何灿礼貌地问:“能帮我也确定一下绳结的打法吗?”
宗政慈挑眉:“你应该很熟练吧。”
何灿不好意思地笑了笑:“我学这个比较慢,当时教练也说我打得不好的。”
“但你那天晚上不是练习到很晚吗?”宗政慈说:“凌晨两点钟还在绑绳子。”
何灿动作一顿,收回了手。
他讨厌被人说做的不好,当时录了视频回房间练习。有个绳结却怎么也打不成功,只能悄悄下楼翻其他人留在客厅的成品看,对照着练习。他没想到这件事会被宗政慈发现。
“哇!哥!你太棒了!”
林照的欢呼声传来,何灿顺其自然转开目光,宗政慈也没再说什么。
蓝靖童顺利拿回了军粮,额头带汗,神情挺骄傲。
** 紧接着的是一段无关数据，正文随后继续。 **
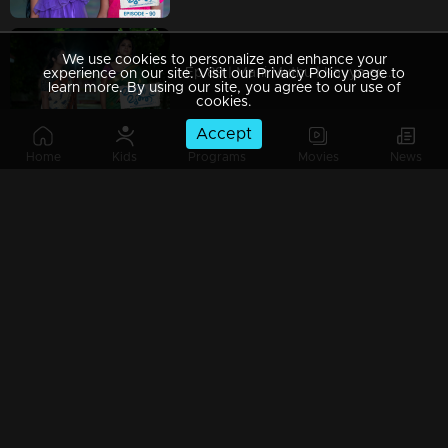
We use cookies to personalize and enhance your
Ep 89 | Mani Muthu | Kavya experiencing a distressing dream that greatly upsets her
experience on our site. Visit our Privacy Policy page to
learn more. By using our site, you agree to our use of
cookies.
Accept
Home
Kids
Programs
Movies
News
Ep 88 | Mani Muthu | Krishna and Kavya interrogate Muth.
Ep 87 | Mani Muthu | Manikutty's drawings consistently astonish everyone
Ep 86 | Mani Muthu | Kavya fails to recognize Krishna in his 'Singh' outfit.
林照要下一个挑战,宗政慈帮他确认了腰间的绳子,难得主动说。
“累了可以挂在上面休息会儿,绳子都绑牢了,不用担心。”
目送着林照往上爬,陈莉不自觉说:“感觉弟弟还蛮照顾林照的。”
Vicente不嫌事儿大:“哎哟,就是啊,看他平时那个冰块脸……喜欢照照这种热情型的也很合理啊!”
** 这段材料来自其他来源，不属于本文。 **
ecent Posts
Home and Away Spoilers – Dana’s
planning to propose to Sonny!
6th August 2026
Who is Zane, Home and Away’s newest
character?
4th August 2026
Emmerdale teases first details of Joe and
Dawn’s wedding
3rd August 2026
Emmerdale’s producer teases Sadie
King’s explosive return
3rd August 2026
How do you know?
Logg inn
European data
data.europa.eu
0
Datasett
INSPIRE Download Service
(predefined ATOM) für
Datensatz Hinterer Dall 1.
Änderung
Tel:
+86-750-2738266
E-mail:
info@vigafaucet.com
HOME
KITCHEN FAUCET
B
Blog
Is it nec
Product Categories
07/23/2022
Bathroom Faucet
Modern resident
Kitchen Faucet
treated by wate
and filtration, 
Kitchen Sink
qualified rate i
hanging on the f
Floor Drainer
何灿站在旁边,垂头遮掩住自己的表情,提起唇角低低冷笑了一下。
有了成功的例子,众人信心大增,陆续都拿到了自己的军粮。让人意外的是孙青青,小姑娘在底下始终是怕得不行的模样,也是最后一个上去的。真正行动起来却非常果敢和稳健,速度几乎和蓝靖童差不多,下来后才抱着军粮直抖腿。
每个人的军粮都是一样的,三条巧克力,九片装的饼干,自热牛肉粒米饭,两袋功能饮料。密封袋里还有个铁饭盒。
林照取出背包里的水,给大家分了分,Vicente感慨:“幸好我们照照把水背过来了,谁能想到节目组会不在营地放水,不然我们现在还得走回去拿!”
自热米饭要用水才能加热,众人对林照好一通夸奖,娃娃脸的男生靠着男友不好意思地笑,蓝靖童揉了揉他的脑袋。
何灿把自己用剩的矿泉水倒进铁饭盒里,开口问:“我们要不要生火?饮料还是要用热水冲开比较好。”
蓝靖童点头:“这里昼夜温差大,晚上能生火是最好的,但是我们没有工具。”
林墨感慨:“我特地查了资料,这种地形晚上温度能冷到零下。节目组真是不做人,幸好帐篷里有睡袋,不然我们不得冻死?”
宗政慈抽出腿上的短刀,看了看天色:“去几个搭帐篷,剩下来的跟我生火。”
Vicente瞧着他的刀:“弟弟,你就用这个来生火啊?这能升得起来吗?”
“能。”宗政慈简练道:“而且我们没有别的选择。”
何灿说:“我们有的。”
众人的目光都聚过来,他笑了笑,从口袋里拿出打火机,摁下。
这是他从节目组那里选择的求生工具,橘黄的火苗蹿起,在风中摇曳,给人无比的亲切感。
Vicente尖叫一声,激动地扑过来抱他:“学神!还得是你啊,想得就是周到!”
先前围绕在林照身上的夸奖转移,何灿被众人的热情淹没。宗政慈抱臂站在人群之外,和何灿对上视线,他目光平静,并没有带上如欣赏、意外之类表现明显的情绪。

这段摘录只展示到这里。